→ What the task asks: The lines from the start of the records below through the line containing "Figure 1. Ship inclined at an angle θ ." are to be copied exactly, both ends included, with nothing added.

→ Dataset entries:
+-------+

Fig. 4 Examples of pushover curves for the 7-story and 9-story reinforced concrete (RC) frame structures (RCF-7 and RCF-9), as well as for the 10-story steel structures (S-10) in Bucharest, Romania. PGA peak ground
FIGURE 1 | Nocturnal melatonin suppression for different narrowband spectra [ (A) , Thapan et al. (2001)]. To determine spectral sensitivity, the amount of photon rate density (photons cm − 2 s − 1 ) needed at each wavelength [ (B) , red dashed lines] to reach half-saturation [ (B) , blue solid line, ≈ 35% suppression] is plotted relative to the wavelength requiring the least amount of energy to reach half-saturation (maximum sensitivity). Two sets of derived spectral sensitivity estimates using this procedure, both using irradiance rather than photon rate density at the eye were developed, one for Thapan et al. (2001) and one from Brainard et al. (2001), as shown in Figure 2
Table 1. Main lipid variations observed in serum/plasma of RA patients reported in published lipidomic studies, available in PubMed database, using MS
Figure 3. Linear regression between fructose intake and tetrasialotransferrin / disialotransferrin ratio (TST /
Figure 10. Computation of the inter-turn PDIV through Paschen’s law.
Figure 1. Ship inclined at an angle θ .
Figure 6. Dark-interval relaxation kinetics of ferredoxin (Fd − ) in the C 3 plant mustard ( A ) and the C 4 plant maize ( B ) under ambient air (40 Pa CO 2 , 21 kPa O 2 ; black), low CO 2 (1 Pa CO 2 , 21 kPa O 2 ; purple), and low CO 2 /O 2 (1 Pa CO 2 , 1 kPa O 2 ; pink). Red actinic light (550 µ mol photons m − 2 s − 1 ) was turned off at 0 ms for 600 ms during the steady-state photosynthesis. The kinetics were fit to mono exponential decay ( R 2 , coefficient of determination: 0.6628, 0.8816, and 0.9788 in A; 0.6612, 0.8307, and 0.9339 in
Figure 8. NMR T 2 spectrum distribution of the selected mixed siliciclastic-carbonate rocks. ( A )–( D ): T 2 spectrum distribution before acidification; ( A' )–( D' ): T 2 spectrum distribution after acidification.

+-------+

→ Exercise answer:
Fig. 4 Examples of pushover curves for the 7-story and 9-story reinforced concrete (RC) frame structures (RCF-7 and RCF-9), as well as for the 10-story steel structures (S-10) in Bucharest, Romania. PGA peak ground
FIGURE 1 | Nocturnal melatonin suppression for different narrowband spectra [ (A) , Thapan et al. (2001)]. To determine spectral sensitivity, the amount of photon rate density (photons cm − 2 s − 1 ) needed at each wavelength [ (B) , red dashed lines] to reach half-saturation [ (B) , blue solid line, ≈ 35% suppression] is plotted relative to the wavelength requiring the least amount of energy to reach half-saturation (maximum sensitivity). Two sets of derived spectral sensitivity estimates using this procedure, both using irradiance rather than photon rate density at the eye were developed, one for Thapan et al. (2001) and one from Brainard et al. (2001), as shown in Figure 2
Table 1. Main lipid variations observed in serum/plasma of RA patients reported in published lipidomic studies, available in PubMed database, using MS
Figure 3. Linear regression between fructose intake and tetrasialotransferrin / disialotransferrin ratio (TST /
Figure 10. Computation of the inter-turn PDIV through Paschen’s law.
Figure 1. Ship inclined at an angle θ .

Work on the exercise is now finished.